Venezuela sıfırı tüketti!
Venezuela`da gıda, enerji ve ilaç sıkıntısıyla beraber yaşanan büyük ekonomik kriz, eşi benzeri görülmemiş bir sosyal öfkeye neden oluyor. Venezuelalı iktisatçı Miguel Velarde, "Ülke içindeki normal harcamalar için bile para yok" dedi.
Venezuela'da ekonomideki kötüye gidiş ve yüksek enflasyon nedeniyle hükümete karşı giderek artan gösteriler günlük hayatın bir parçası olmaya başladı. Uzun saatleri bulan elektrik kesintileri, ilaç ve temel gıda ürünlerinin eksikliği, ülkeyi toptan çöküşün eşiğine getiren sosyal huzursuzluğu pekiştiriyor.
Venezuela 25 Nisan'dan bu yana, kelimenin tam anlamıyla karanlıkta. Tarihindeki en kötü elektrik krizini yaşayan Venezuella'da, başta günde 4 saat olarak planlanan elektrik kesintileri, bazı şehirlerde günde 15 saatten uzun sürüyor. Ülke aynı zamanda enerji üretiminin yüzde 60'ını karşılayan Guri barajındaki su seviyesini önemli ölçüde azaltan bir kuraklıkla da karşı karşıya. Venezuela hükümeti, krizin etkilerini azaltmak için ümitsiz önlemleri uygulamaya koyarken, etkili olmaktan çok uzak bu önlemlerin bazıları, vatandaşların öfkesini pekiştiriyor ve ülkede alışılmadık bir feverana neden oluyor.
Hükümetin baş muhalifleri, Devlet Başkanı Nicolas Maduro yönetimini krizi kötü yönetmekle suçluyor. Muhalifler tüm bu yaşananların arkasında, eski Devlet Başkanı Hugo Chavez döneminden kalma sorunların bulunduğuna işaret ediyor ve bunları, enerji üretimi için altyapı eksikliği ve yolsuzluk nedeniyle kamu fonlarının kötüye kullanılması olarak sıralıyor. Ülkedeki olumsuz koşullar altında dahi, biri geçmişte sendika lideri, diğeri otobüs şoförü olan "işçi devlet başkanları" Chavez ve halefi Maduro'nun destekçileri ise devrimlerini savunmak konusunda kararlı davranırken, Venezuela Devlet Başkanı Nicolas Maduro, sağ görüşlü vatandaşların kendisini iktidardan indirme çabalarına cevaben işçilere "zafer kazanana kadar süresiz genel grev" yapmaları ve "anayasal halk ayaklanması" çağrısında bulundu. Maduro hükümeti bunun yanı sıra, ülkeye kapitalistler tarafından "ekonomik savaş" açıldığını savunuyor ve 1999 yılında Chavez'in liderliğinde başlatılan sosyalist "devrimi" devam ettirme yemini ediyor.

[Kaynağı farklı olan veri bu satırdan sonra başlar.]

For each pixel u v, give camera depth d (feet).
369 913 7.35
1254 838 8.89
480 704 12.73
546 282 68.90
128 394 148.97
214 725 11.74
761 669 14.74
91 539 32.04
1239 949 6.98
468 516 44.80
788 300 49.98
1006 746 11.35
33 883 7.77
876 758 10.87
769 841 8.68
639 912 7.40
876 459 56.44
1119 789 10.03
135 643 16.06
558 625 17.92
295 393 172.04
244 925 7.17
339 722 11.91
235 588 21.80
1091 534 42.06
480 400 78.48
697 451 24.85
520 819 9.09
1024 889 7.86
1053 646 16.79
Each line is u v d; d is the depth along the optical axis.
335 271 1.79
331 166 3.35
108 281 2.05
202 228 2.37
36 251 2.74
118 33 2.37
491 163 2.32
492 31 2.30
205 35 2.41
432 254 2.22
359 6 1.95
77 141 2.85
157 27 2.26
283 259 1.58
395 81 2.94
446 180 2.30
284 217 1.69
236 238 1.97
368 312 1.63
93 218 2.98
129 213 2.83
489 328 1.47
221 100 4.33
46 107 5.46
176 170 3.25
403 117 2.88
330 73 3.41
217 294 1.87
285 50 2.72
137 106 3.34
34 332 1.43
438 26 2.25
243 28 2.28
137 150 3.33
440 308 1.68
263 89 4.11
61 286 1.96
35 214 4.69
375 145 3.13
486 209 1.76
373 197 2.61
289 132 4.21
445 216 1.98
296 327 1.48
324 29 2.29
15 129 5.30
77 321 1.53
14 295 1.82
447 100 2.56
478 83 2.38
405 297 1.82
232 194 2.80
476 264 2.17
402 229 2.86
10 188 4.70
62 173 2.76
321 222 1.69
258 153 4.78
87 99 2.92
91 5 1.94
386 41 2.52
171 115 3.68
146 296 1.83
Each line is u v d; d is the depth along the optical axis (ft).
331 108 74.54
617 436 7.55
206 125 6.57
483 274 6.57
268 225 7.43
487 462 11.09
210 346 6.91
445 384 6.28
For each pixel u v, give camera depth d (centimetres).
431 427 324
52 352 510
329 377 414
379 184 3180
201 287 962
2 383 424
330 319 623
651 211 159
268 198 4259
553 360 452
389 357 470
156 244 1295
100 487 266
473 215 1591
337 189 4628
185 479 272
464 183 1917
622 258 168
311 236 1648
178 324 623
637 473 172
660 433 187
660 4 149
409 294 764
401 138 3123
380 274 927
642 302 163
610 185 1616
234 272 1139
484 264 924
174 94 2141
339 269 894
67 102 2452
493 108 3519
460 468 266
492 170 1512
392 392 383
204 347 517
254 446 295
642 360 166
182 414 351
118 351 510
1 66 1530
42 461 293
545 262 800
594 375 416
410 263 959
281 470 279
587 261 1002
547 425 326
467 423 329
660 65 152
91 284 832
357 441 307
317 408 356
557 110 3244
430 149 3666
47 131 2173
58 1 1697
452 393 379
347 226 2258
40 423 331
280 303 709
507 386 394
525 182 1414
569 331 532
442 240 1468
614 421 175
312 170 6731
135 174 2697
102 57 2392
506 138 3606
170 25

Maduro, hükümetinin istikrarını bozmak, petrol endüstrisini sabote etmek ve elektrik kesintilerine neden olmak amacıyla, Amerikan Merkezi İstihbarat Teşkilatı'nın (CIA) planının bir parçası olarak, muhalefetin gıda sıkıntısını ortaya çıkardığını öne sürüyor. Ülkede elektrik kesintileri, gıda ve su azlığı nedeniyle birçok şiddet olayı yaşandı. Sosyal şiddetin sembolü haline gelen, ülkenin en önemli ikinci kenti Maracaibo'ya düzeni tekrar sağlaması için çarşamba günü bin askeri personel gönderildi. Karneli alışveriş sistemini eleştirmekle kalmayan protestocular, 70'den fazla süpermarket ve iş yerini de soydu. Öfke tüm ülkeye yayıldı. "Datanalisis" anket şirketi, her on Venezuelalı'dan yedisinin, halkın çeyreğinin desteğini alan hükümetin değişmesini istediğini ortaya koydu.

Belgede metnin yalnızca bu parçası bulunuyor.